After a long week of Easter and massive amounts of peer reviewing, I am returning to reproducing the results in Y. Panagakis, C. Kotropoulos, and G. R. Arce, “Music genre classification via sparse representations of auditory temporal modulations,” in Proc. European Signal Process. Conf., (Glasgow, Scotland), pp. 1-5, Aug. 2009; Y. Panagakis, C. Kotropoulos, and G. R. Arce, “Music genre classification using locality preserving non-negative tensor factorization and sparse representations,” in Proc. Int. Soc. Music Info. Retrieval Conf., pp. 249-254, Kobe, Japan, Oct. 2009; Y. Panagakis, C. Kotropoulos, and G. R. Arce, “Non-negative multilinear principal component analysis of auditory temporal modulations for music genre classification,” IEEE Trans. Acoustics, Speech, Lang. Process., vol. 18, pp. 576-588, Mar. 2010. We have received some help from the authors and are eagerly awaiting the necessary details to get moving again.
The first thing we need to know is this business about a “bank of 96 overlapping bandpass filters with center frequencies uniformly distributed … over four octaves.” In Part 1, we assumed this begins at 100 Hz, which means four octaves later is only 1.6 kHz. But this doesn’t appear to be the case. In Fig. 2 of their TASLP paper, we see the following image of an auditory spectrogram (AS):
Just by luck I found this is from the first example of blues music in the Tzanetakis dataset.

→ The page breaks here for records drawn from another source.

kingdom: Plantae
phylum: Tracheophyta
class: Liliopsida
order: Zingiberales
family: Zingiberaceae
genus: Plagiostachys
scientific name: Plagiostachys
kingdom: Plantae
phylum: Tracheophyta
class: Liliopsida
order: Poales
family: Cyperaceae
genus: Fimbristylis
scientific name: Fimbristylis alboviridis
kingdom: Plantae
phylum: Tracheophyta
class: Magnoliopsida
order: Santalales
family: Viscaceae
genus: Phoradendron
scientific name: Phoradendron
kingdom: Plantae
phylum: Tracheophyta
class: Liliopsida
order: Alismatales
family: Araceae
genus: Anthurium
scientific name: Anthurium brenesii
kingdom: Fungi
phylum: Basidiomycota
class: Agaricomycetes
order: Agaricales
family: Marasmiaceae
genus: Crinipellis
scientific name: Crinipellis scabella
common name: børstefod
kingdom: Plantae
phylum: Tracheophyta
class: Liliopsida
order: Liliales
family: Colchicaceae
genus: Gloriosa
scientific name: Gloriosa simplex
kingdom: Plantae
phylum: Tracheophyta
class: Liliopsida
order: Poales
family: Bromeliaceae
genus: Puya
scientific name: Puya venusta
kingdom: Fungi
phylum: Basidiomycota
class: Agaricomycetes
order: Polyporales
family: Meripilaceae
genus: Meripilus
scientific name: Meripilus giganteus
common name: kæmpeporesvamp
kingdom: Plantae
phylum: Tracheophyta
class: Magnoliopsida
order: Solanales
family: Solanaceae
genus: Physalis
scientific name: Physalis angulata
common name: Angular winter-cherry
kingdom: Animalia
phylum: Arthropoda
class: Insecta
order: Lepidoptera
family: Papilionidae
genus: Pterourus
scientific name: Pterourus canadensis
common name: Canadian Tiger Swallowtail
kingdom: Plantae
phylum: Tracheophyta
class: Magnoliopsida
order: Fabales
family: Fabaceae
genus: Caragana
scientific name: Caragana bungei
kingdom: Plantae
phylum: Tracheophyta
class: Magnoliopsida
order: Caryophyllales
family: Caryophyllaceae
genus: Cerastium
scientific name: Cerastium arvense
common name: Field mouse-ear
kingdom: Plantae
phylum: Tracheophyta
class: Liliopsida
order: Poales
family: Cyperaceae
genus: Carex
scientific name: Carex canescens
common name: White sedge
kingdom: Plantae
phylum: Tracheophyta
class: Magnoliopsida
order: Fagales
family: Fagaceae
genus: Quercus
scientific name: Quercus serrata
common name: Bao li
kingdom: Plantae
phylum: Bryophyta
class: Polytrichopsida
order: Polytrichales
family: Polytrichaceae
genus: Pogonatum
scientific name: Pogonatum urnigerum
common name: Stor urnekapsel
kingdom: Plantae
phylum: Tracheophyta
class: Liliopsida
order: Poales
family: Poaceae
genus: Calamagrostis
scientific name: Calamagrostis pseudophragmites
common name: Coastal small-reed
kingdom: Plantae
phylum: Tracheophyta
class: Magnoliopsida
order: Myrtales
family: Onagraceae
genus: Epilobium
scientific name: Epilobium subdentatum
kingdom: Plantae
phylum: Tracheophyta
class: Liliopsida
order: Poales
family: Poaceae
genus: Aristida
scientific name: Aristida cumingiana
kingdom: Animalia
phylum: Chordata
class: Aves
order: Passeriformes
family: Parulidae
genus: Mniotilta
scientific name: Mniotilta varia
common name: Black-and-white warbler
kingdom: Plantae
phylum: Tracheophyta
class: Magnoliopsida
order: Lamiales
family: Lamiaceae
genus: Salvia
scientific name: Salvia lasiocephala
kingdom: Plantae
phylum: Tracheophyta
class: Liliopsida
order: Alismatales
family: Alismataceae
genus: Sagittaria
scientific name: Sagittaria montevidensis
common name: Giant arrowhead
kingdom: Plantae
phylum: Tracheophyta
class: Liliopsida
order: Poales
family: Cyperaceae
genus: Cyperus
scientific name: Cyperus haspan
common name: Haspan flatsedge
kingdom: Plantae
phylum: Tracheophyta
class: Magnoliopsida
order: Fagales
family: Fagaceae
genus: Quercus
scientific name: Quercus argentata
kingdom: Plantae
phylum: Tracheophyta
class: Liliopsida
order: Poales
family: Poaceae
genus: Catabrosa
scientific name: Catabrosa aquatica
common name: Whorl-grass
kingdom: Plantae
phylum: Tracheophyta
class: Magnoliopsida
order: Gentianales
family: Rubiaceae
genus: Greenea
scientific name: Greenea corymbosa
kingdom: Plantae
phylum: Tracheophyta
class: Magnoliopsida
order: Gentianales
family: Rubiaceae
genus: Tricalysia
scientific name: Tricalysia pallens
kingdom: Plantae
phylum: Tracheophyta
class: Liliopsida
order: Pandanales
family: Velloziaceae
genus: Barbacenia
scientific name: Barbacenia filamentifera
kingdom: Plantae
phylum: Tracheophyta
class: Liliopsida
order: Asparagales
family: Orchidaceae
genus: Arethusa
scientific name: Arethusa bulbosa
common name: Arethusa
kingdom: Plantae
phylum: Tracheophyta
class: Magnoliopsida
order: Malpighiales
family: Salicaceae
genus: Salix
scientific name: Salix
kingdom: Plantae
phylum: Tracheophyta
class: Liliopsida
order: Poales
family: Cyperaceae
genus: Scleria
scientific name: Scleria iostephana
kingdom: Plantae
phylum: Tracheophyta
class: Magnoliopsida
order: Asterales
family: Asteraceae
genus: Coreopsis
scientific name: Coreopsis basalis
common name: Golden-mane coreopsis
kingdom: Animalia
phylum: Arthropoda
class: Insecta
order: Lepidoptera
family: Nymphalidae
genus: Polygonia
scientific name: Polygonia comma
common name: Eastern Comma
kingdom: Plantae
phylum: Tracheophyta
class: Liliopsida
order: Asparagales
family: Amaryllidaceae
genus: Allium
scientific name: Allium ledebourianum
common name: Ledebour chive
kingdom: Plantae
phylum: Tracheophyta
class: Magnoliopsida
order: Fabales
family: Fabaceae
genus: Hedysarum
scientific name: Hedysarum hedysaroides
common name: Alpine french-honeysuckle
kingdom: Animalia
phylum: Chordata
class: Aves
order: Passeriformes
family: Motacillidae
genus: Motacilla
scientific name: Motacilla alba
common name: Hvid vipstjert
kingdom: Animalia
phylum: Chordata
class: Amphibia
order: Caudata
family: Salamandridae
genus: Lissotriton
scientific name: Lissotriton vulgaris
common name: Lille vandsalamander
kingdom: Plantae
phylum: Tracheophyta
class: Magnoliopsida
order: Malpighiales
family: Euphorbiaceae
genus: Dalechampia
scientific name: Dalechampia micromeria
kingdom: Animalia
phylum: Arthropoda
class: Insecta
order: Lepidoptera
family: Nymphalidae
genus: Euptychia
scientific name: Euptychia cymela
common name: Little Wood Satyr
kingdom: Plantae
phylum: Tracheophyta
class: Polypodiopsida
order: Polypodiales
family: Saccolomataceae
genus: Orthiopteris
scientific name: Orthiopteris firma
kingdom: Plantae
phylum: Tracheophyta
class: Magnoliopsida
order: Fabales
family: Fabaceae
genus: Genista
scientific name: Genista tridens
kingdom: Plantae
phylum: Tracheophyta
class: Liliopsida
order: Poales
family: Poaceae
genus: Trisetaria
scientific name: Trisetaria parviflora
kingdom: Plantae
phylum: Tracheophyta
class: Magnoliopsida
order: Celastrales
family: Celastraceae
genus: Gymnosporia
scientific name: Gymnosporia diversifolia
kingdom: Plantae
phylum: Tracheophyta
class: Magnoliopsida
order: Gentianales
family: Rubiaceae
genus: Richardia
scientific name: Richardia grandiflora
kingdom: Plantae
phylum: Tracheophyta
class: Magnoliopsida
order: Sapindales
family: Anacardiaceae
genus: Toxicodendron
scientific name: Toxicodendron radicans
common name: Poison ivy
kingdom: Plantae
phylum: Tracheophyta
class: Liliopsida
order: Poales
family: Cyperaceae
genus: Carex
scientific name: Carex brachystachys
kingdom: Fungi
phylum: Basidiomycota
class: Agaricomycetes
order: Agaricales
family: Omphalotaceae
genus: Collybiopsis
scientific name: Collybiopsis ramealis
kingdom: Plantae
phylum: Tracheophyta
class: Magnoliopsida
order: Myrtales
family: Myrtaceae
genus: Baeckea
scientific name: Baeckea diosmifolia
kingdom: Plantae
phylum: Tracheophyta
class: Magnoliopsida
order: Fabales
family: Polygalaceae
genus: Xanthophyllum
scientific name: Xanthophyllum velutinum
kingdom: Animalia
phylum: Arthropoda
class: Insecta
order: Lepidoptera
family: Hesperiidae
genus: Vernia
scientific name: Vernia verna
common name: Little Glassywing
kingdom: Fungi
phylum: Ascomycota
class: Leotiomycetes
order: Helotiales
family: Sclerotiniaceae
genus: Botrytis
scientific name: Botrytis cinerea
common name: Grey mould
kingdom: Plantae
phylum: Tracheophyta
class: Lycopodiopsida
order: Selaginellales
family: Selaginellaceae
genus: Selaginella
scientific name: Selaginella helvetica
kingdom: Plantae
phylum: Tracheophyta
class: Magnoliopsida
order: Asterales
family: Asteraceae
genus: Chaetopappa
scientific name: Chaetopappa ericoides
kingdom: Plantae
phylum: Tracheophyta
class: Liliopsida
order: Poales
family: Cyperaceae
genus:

Below I show the short-time Fourier transform of the first 3 seconds of this music. The resemblance between the two is quite clear. However, while the frequency axis on the spectogram is spaced linearly, that in the AS is logarithmic. Also, the units on the x-axis of the AS do not appear to be time in seconds. (The y-axis are just filterbank outputs with increasing center frequency.)
By comparing these two figures, I want to find at which frequency the four octaves begins — assuming that the image of the AS truly reflects the feature extraction process. I can see from the fundamental of the note centered at 2 seconds (approx. 275 Hz) that the lowest center frequency of the filterbank has to be less than 200 Hz. So my initial assumption of 100 Hz may not be that poor. The first harmonic, which I assume to be an octave above the fundamental (I see it is around 550 Hz), should be 24 filterbank channels higher than the fundamental if we have 24 filters per octave. But in the AS image, it only appears to be 12. Furthermore, in the AS image I count at least 9 harmonics of that note, which means that highest filterbank center frequency must be higher than about 2.5 kHz.
All this leads me to conclude that the authors actually use 12 filters each octave, stretching over 8 octaves. Since they resample each signal to 16 kHz, I don’t think it unreasonable to create a constant-Q filterbank with 12 bands each octave, stretching from 20 to 5120 Hz. The highest the lowest frequency can go is 31.25 Hz because we will exceed the Nyquist frequency.
Tomorrow, I will tackle the constant-Q filterbank issue. The authors stated to me that their tests with a Gammatone filterbank did not produce as good results as with the constant-Q filterbank… which makes me wonder why we should put effort into mimicking the human auditory system here when the filters that best model the cochlea are not as good as others.